Food staples recap: is "Buy Canada" having an impact?

Eli Rodney
March 24, 2025
Food & Staples Retailing+11 more

The Canadian grocers and food manufacturers are largely done with earnings season, posting pretty solid results across the board.

CompanyActualConsensus
🇨🇦 Loblaw (L)2.202.21
🇨🇦 Metro (MRU)1.101.09
🇨🇦 Empire (EMP-A)0.620.62
🇨🇦 Maple Leaf (MFI)0.380.24
🇨🇦 Saputo (SAP)0.390.40
🇨🇦 Premium Brands (PBH)1.050.95
🇨🇦 High Liner (HLF)0.410.22
🇨🇦 Rogers Sugar (RSI)0.150.15

The group gave investors a chance to sharpen their pencils on the impact of the “Buy Canada” movement, which varied based on which management team was asked.

Grocers: stable, but more capacity coming

Results out of the grocers have been stable, with consistent mid-single digit EPS growth despite some variation at the company level.

Loblaw (L) has been the most stable of the group, likely owing to its higher exposure to discount retail and pharmacy - segments that tend to show more resilience to economic weakness than traditional food retail.

A theme investors may be worried about within the grocer universe is capacity expansion, with each grocer planning to add square footage in the near-term.

Company

Expansion Plan

Loblaw (L)

80 new food & drug stores, 100 new pharmacist clinics (2025)

Metro (MRU)

12 new food & drug stores, 12 pharmacy expansions (2025)

Empire (EMP-A)

1.5% square footage growth (2026)

The grocers highlight the coming capacity buildout is to catch up with previous population expansion - but a weaker immigration backdrop combined with this new supply could pressure same store sales growth.

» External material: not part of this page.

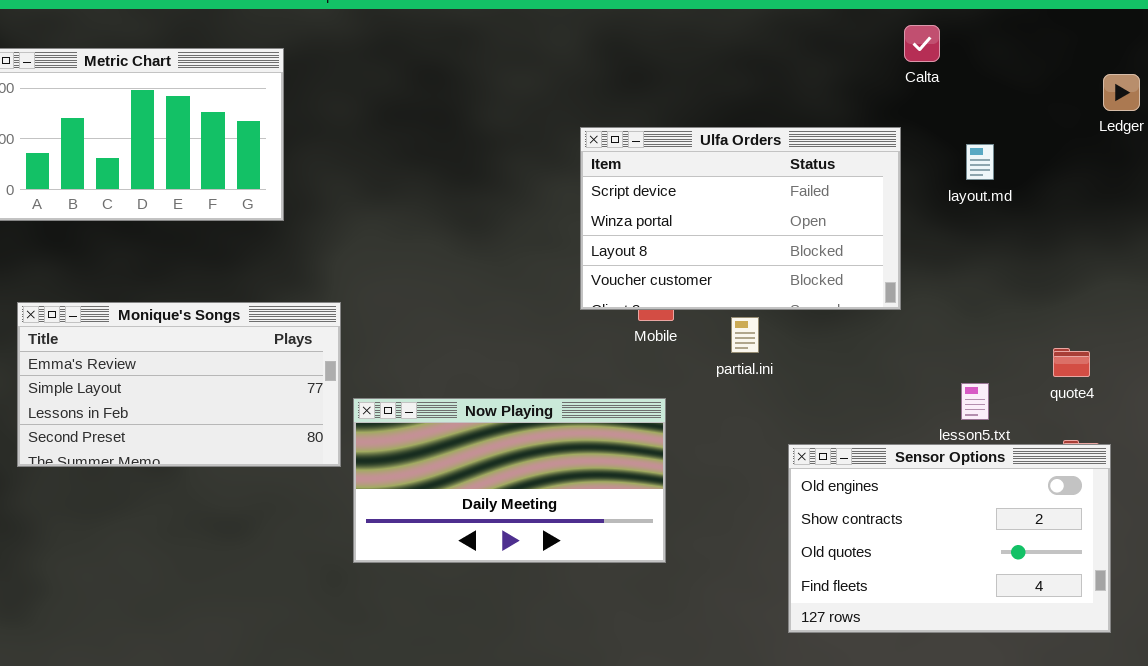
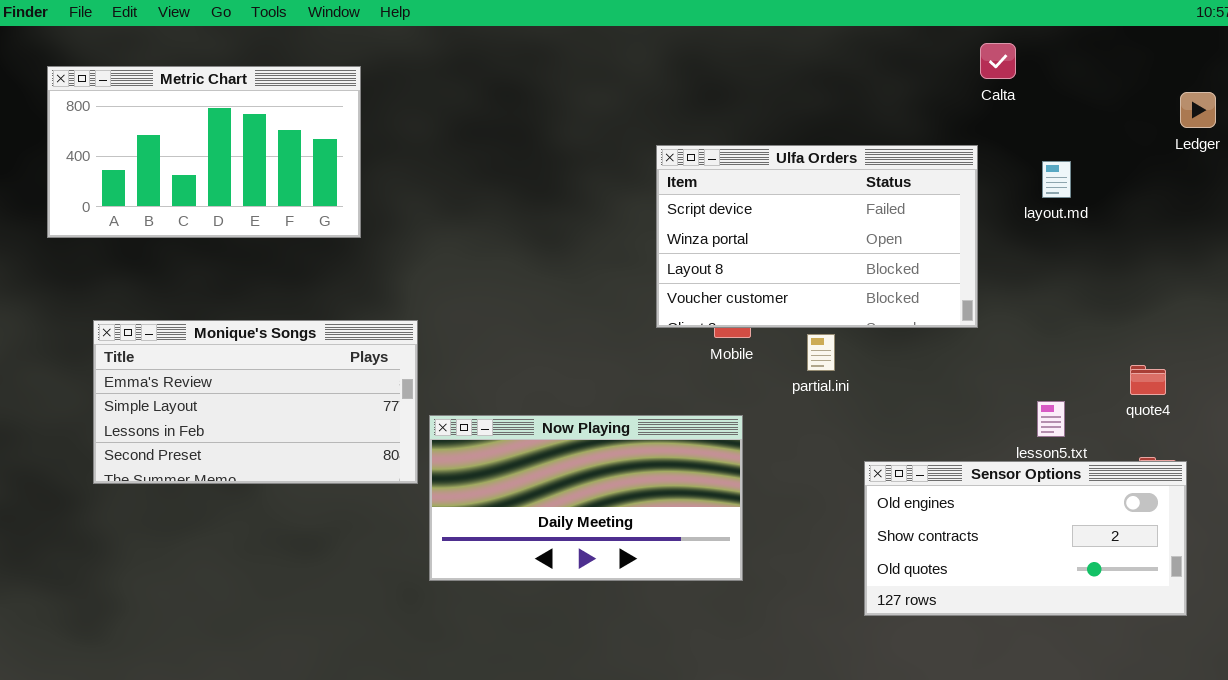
Sensor Options: [788,444,1111,633] -> [864,461,1187,616], resized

Producers: a more challenging outlook

The producers, while posting solid results this quarter, face a more challenging outlook than the grocers do. Given how different each company is from one another, a deeper look is warranted to sift through potential winners and losers.

Tariffs are an obvious headwind that seem to be somewhat under control, with exposed companies all highlighting they have mitigation strategies in place.

Company

Tariff Exposure

Maple Leaf (MFI)

7-8%

Premium Brands (PBH)

4-5%

High Liner (HLF)

<10%

The group is at different stages of capacity investment, with Maple Leaf Foods (MFI) and Saputo (SAP) now out of their large CapEx cycles, Lassonde (LAS-A) just starting to ramp up their U.S. expansion plans, and Premium Brands (PBH) maintaining high M&A spend.

In a potentially challenging macro backdrop, filling demand for these ongoing capacity investments could be a challenge.

The tougher outlook is evident in NTM P/E multiples between manufacturers and grocers, which have decoupled significantly over the past year.

Is Buy Canada a sustainable tailwind?

Are people buying Canadian? Management teams noted an uptick in sales of Canadian food products in-store, though producers highlighted a less optimistic outlook for the theme.

I don’t have last week’s number, but I have the week before, and it was approximately a 10% uplift in Canadian product… so we will probably see a further uplift there when it comes to that.

Per Bank, L CEO - Q4 earnings call

At this point, again, there is certainly that noise. There’s been inquiries. I wouldn’t say we’ve noticed anything materially different, but yes, there’s a lot of talk about Canadians buying made in Canada products. But again, nothing material that we can talk about.

George Paleologou, PBH CEO - Q4 earnings call

On the other hand, the Buy Canadian movement really seems to be taking hold. The duration of that emotion and energy in the market, I think, is a bit of a to be determined.